|Title||Biosynthesis of phenylnannolone a, a multidrug resistance reversal agent from the halotolerant Myxobacterium Nannocystis pusilla B150|
|Publication Type||Journal Article|
|Year of Publication||2014|
|Authors||Bouhired S.M, Crusemann M., Almeida C., Weber T., Piel J, Schaberle T.F, Konig G.M|
|Type of Article||Article|
|Keywords||acyl-coa; biosynthesis; carboxylase; erythromycin polyketide synthase; gene-cluster; metabolites; myxobacteria; Nannocystis pusilla; phenylalanine ammonia-lyase; phenylnannolone A; phylogenetic analysis; polyketides; secondary; sorangium-cellulosum; streptomyces-cinnamonensis; structural-characterization; substrate-specificity|
The myxobacterial strain Nannocystis pusilla B150 synthesizes the structurally new polyketides phenylnannolone A-C. Apart from some common volatiles and siderophores, these are the first natural products from the genus Nannocystis. Phenylnannolone A shows inhibitory activity towards the ABCB1 gene product P-glycoprotein and reverses daunorubicin resistance in cancer cells.

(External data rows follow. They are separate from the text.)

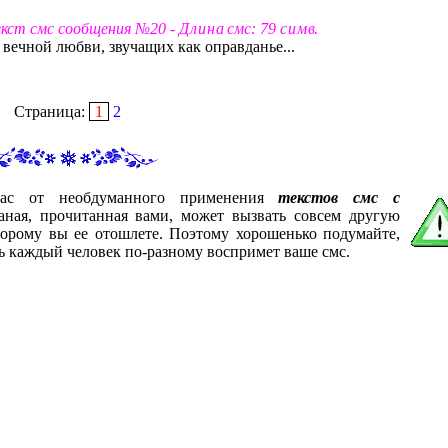
екст смс сообщения №20 -
Д л и н а
смс: 79
с и м в
.
вечной любви, звучащих как оправданье...
Страница:
1
2
вас от необдуманного применения
текстов смс с
аная, прочитанная вами, может вызвать совсем другую
торому вы ее отошлете. Поэтому хорошенько подумайте,
ь каждый человек по-разному воспримет ваше смс.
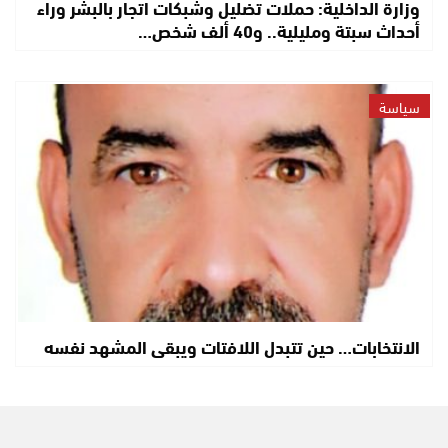
وزارة الداخلية: حملات تضليل وشبكات اتجار بالبشر وراء
أحداث سبتة ومليلية.. و40 ألف شخص…
سياسة
الانتخابات… حين تتبدل اللافتات ويبقى المشهد نفسه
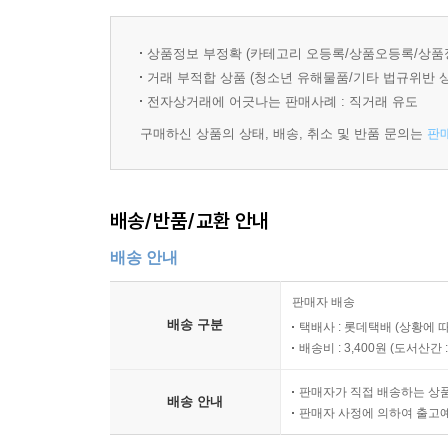
나와 타인, 우리와 그들을 가르고 배제하는 일상적
타자의 무방비한 침입을 맞서 돋아난 보호벽이 되는
상품정보 부정확 (카테고리 오등록/상품오등록/상품
거래 부적합 상품 (청소년 유해물품/기타 법규위반 
이 소설과 비슷한 소설이 몇 작품이고 떠오르지만 
전자상거래에 어긋나는 판매사례 : 직거래 유도
세계에 발들인 『벽』의 주인공은, 그러나 로빈슨 
구매하신 상품의 상태, 배송, 취소 및 반품 문의는
판
처럼 대자연 속에 처한 유일한 인간이지만, 엄숙히
배송/반품/교환 안내
배송 안내
판매자 배송
배송 구분
택배사 : 롯데택배 (상황에 
배송비 : 3,400원 (
도서산간 : 
판매자가 직접 배송하는 상
배송 안내
판매자 사정에 의하여 출고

To decipher the biochemical reactions leading to the formation of phenylnannolone A, the putative biosynthetic genes were identified (phn1, phn2). Phn2 is a polyketide synthase (PKS) with an NRPS-like loading module, and its domain order is consistent with the phenylnannolone A structure. The functionality and substrate selectivity of the loading module were determined by means of a -O-18(4)-ATP pyrophosphate exchange and a phosphopantetheine ejection assay. A specific activation of cinnamic acid by the AMP-ligase was detected. Phn1 is a putative butyryl-CoA carboxylase (BCC), providing ethylmalonyl-CoA for the formation of the ethyl-substituted part of phenylnannolone A. Phn1 is the first BCC found in biosynthetic genes for an ethyl-substituted natural compound. Biosynthesis of phenylnannolone A, putatively encoded by phn1 and phn2, thus utilizes the first biosynthetic machinery in which both a BCC and a PKS are involved.